**Your goal:** Set down each record exactly. Omit the pictures.

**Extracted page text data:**
• • • • •
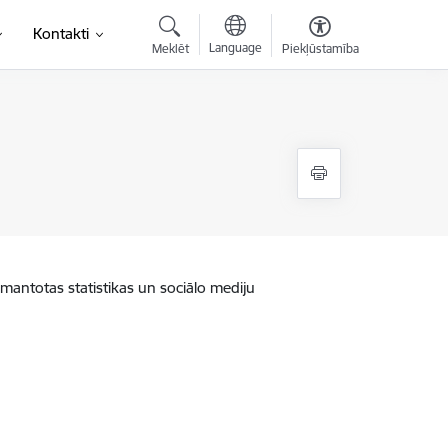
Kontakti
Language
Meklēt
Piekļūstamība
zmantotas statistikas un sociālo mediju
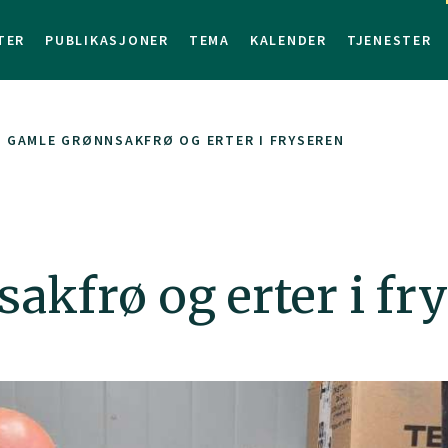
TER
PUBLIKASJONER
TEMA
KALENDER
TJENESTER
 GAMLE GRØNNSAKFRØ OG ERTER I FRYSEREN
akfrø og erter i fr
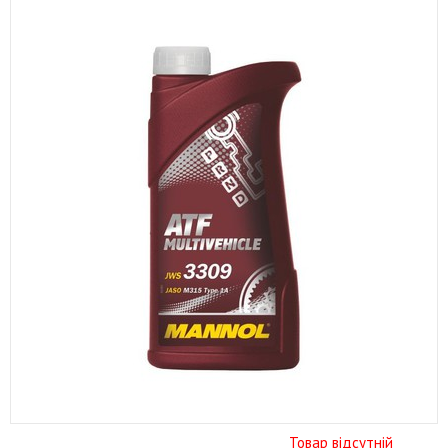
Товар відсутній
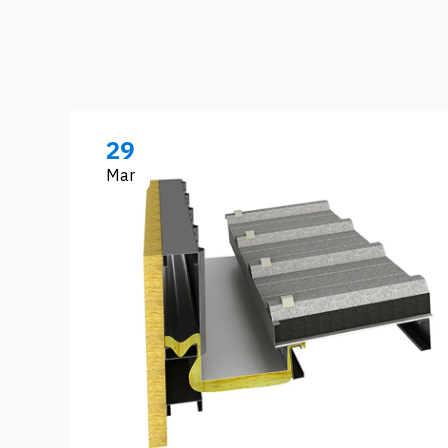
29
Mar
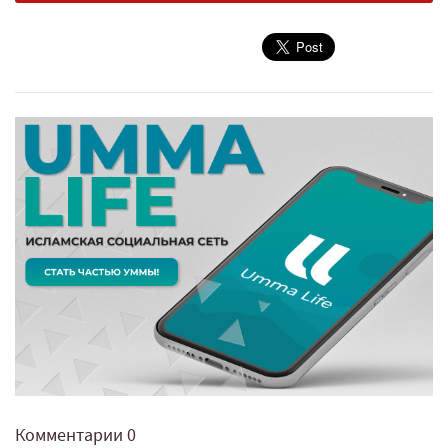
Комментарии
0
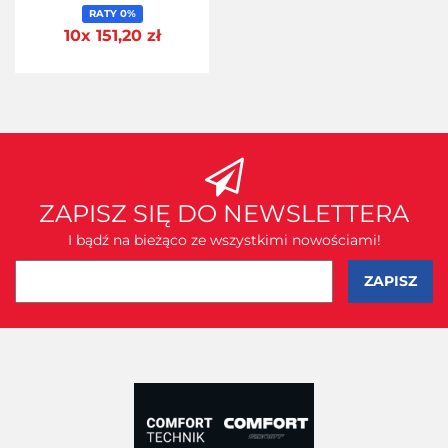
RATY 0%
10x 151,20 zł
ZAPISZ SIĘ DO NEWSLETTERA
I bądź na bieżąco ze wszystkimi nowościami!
• • • • •
**Result:**
Kontakti
Language
Meklēt
Piekļūstamība
zmantotas statistikas un sociālo mediju
TER
PUBLIKASJONER
TEMA
KALENDER
TJENESTER
 GAMLE GRØNNSAKFRØ OG ERTER I FRYSEREN
akfrø og erter i fr
Товар відсутній
29
Mar
Комментарии
0
RATY 0%
10x 151,20 zł
ZAPISZ SIĘ DO NEWSLETTERA
I bądź na bieżąco ze wszystkimi nowościami!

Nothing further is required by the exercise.